Amy Rosenthal

Amy Rosenthal

My Pet's Brace Practitioner

Patient: Bailey, an 11.5-year-old, 8-pound Yorkshire Terrier with a left CCL injury

Case of Interest: Bailey is one of the smallest dogs for which we’ve fabricated a knee brace. Tiny dogs are exceptionally challenging as joints and other components can not be made small enough for the size of their leg. In Bailey’s case, we used one urethane joint on the lateral side and a single axis pin joint on the medial side of the brace to account for his size.

Diagnostic History: Bailey is a senior Yorkshire Terrier. His health issues include hydrocephalus, heart disease, bilateral medial luxating patella and a left cranial cruciate ligament tear. His veterinarian confirmed he was not a good surgical candidate.

We informed the owner that due to his breed and size, he may not be a candidate for a brace. The stifle brace consists of three main parts: the thigh cuff, the tibial cuff, and a suspension sleeve. All three of these pieces are needed for proper stabilization of the tibial thrust and suspension of the brace on the leg. If there is physically no room for all three of these components, then the dog is not a candidate for a brace.
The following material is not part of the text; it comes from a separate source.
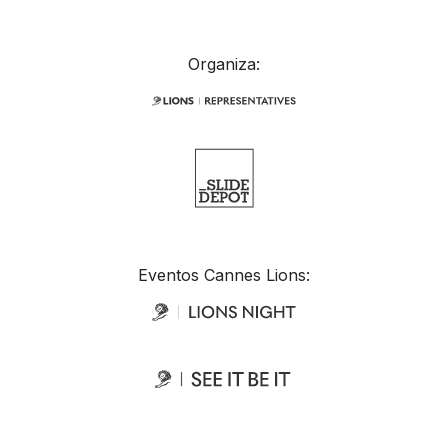
Organiza:
Eventos Cannes Lions:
Bailey’s injured leg was casted and his brace was fabricated at our facility in Morgantown, PA. It was determined that his thigh was tall enough for a brace if we made a change to the joints. Bailey’s brace was fabricated with a standard urethane joint on the lateral side, but we used a single axis pin joint on the medial side of the brace.

Follow-Ups:  Five months since receiving the brace, Bailey wears the brace for up to 12 hours per day. He’s a happy, energetic Yorkie who likes to be on the move. Our clinician has seen significant improvement in his weight-bearing on the braced leg and we look forward to seeing his progress in the months to come. Most senior dogs, like Bailey, wear the brace for the rest of their lives.